Una tegola da 2 milioni di euro si abbatte sulla famiglia Riina. Ninetta Bagarella, moglie del capo dei capi Totò, morto il 17 novembre del 2017, e i figli non ne vogliono sapere e rispondono picche a Riscossione Sicilia, la società che si occupa dei tributi nell'isola e ha inviato una salata cartella esattoriale per le spese di mantenimento del loro congiunto in carcere, così come dispone da legge. Tanto, a conti fatti, ha speso lo Stato per il mantenimento del boss dal 15 gennaio del 1993, quando mise piede nel carcere di Parma, al giorno in cui è deceduto, nel reparto detenuti dell'ospedale della città in quanto malato da tempo, ed era stata rigettata l'istanza di farlo uscire dal penitenziario per trascorrere a casa quel che gli restava da vivere. Ad attivare la procedura per la richiesta dell'esoso importo è stato proprio il carcere di Parma.
Anche adesso che non c'è più, Totò U Curtu continua, dunque, a far parlare di sé, anche perché la questione non si dirimerà facilmente, visto che la famiglia ha messo di mezzo un legale, l'avvocato Luca Cianferoni, e sta cercando di schivare la grossa tegola rinunciando all'eredità con una dichiarazione al tribunale civile di Parma. «A noi sembra una boutade, perché la legge esclude espressamente che il rimborso per le spese di mantenimento in carcere si estenda agli eredi del condannato dice il legale -. Perciò stiamo studiando bene la questione. Torno a ripetere che è una boutade. Ci avevano già provato quando Riina era vivo. E adesso si rifanno vivi con i suoi eredi».
La questione riguarda l'articolo 189 del Codice penale che dispone che lo Stato «ha ipoteca legale sui beni dell'imputato a garanzia del pagamento» tra le altre cose «delle pene pecuniarie e di ogni altra somma dovuta all'erario dello Stato, delle spese del procedimento, delle spese relative al mantenimento del condannato negli stabilimenti di pena, delle spese sostenute da un pubblico istituto sanitario ». Ma l'avvocato dei Riina sostiene che l'obbligo non si estende agli eredi. E chiude con un interrogativo retorico: «Agli altri, come ai Provenzano o ai Morabito, è stata recapitata la cartella esattoriale?».
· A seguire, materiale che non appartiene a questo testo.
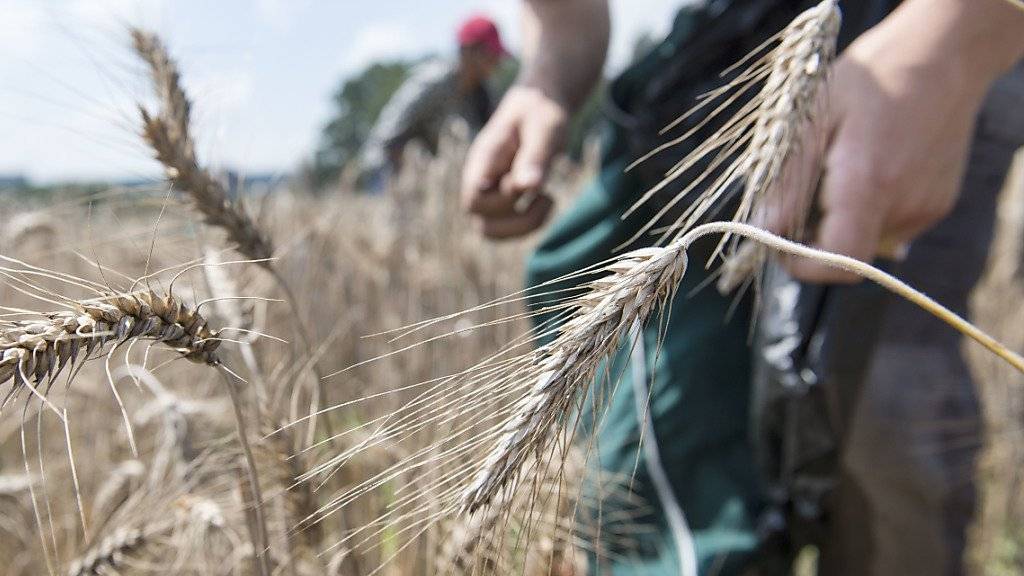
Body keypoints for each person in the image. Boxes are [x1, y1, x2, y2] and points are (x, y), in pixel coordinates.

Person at [460, 0, 1024, 574]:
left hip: (939, 38)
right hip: (719, 60)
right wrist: (548, 76)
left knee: (884, 430)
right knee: (663, 461)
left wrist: (959, 32)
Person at [359, 15, 508, 189]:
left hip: (439, 179)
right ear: (468, 51)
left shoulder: (483, 95)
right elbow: (389, 135)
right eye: (491, 54)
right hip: (391, 172)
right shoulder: (432, 83)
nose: (497, 62)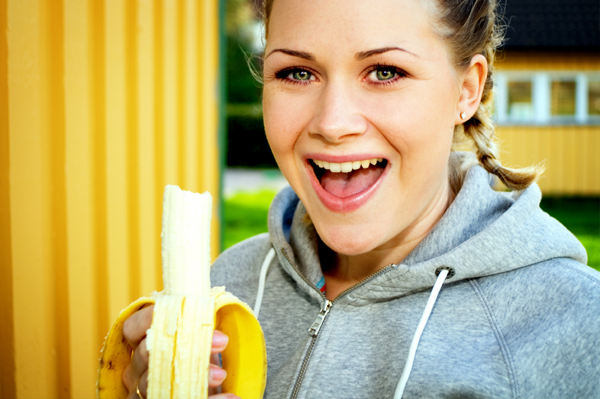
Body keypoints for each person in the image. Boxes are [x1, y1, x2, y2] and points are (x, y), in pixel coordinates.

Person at [122, 0, 600, 397]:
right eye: (296, 73)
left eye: (385, 71)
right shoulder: (228, 287)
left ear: (467, 90)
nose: (332, 123)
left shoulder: (574, 323)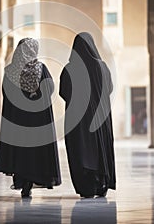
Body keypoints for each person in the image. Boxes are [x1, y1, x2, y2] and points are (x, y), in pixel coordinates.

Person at [0, 37, 61, 198]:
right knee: (35, 152)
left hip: (17, 119)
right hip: (37, 120)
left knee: (20, 151)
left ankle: (23, 181)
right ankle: (30, 181)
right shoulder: (41, 68)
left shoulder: (10, 70)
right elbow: (50, 88)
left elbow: (5, 92)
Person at [59, 32, 116, 198]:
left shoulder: (69, 69)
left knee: (80, 150)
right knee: (101, 148)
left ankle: (86, 187)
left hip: (78, 121)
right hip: (100, 118)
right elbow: (110, 89)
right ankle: (102, 183)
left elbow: (64, 93)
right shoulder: (102, 66)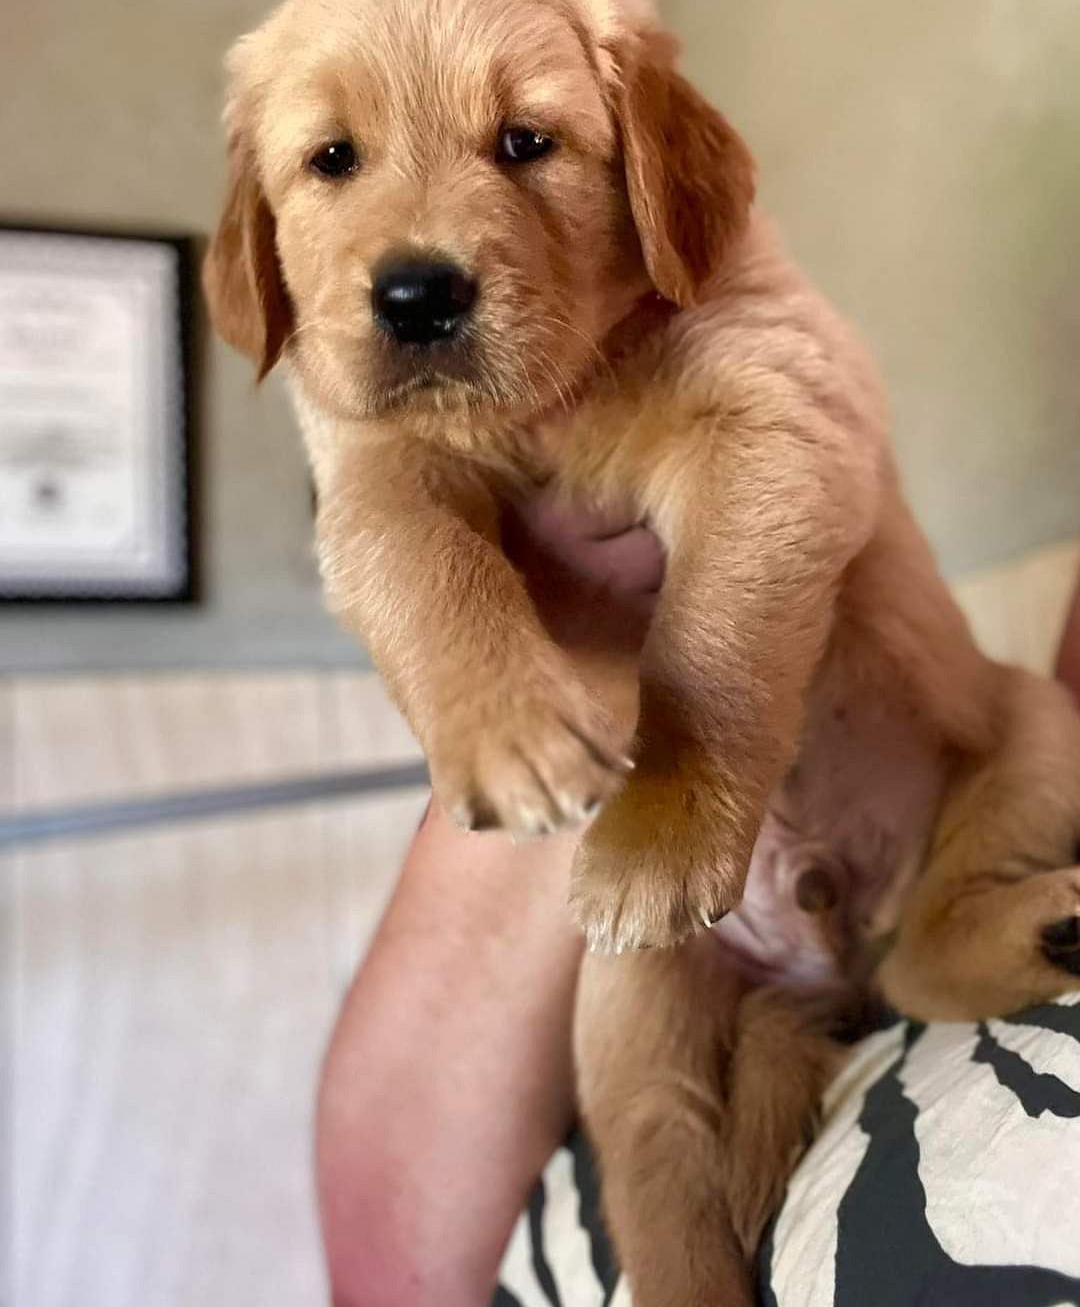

L'ultimogenita del capo dei capi, Lucia, 39 anni, intanto, annuncia un nuovo inizio, da Parigi. Su Facebook parla di «vita nuova» grazie al ristorante «Corleone by Lucia Riina». Vita nuova, dunque, ma sempre nel nome della famiglia, che non viene mai disconosciuto, anzi è in bella posta. Nel locale, dive figura lo stendardo con lo stemma di Corleone, un leone rampante che stringe un cuore, si serve «autentica cucina siciliana-italiana da scoprire in un ambiente elegante e accogliente», e così sembra a guardarlo in Rue Daru, non lontano dall'Arco di Trionfo, un ristorante dalla facciata in vetro e legno, con una tenda verde con la firma autografa della Riina, che in Italia era dedita a dipingere quadri.
L'erede del capo dei capi si è trasferita nella Ville Lumière col marito Vincenzo Bellomo, e la figlioletta di 2 anni. Chiede «rispetto della privacy» e al ristorante non danno informazioni su di lei e su quale sia la reale situazione della società per azioni Luvitopace intestataria del locale, che figura con un capitale di mille euro.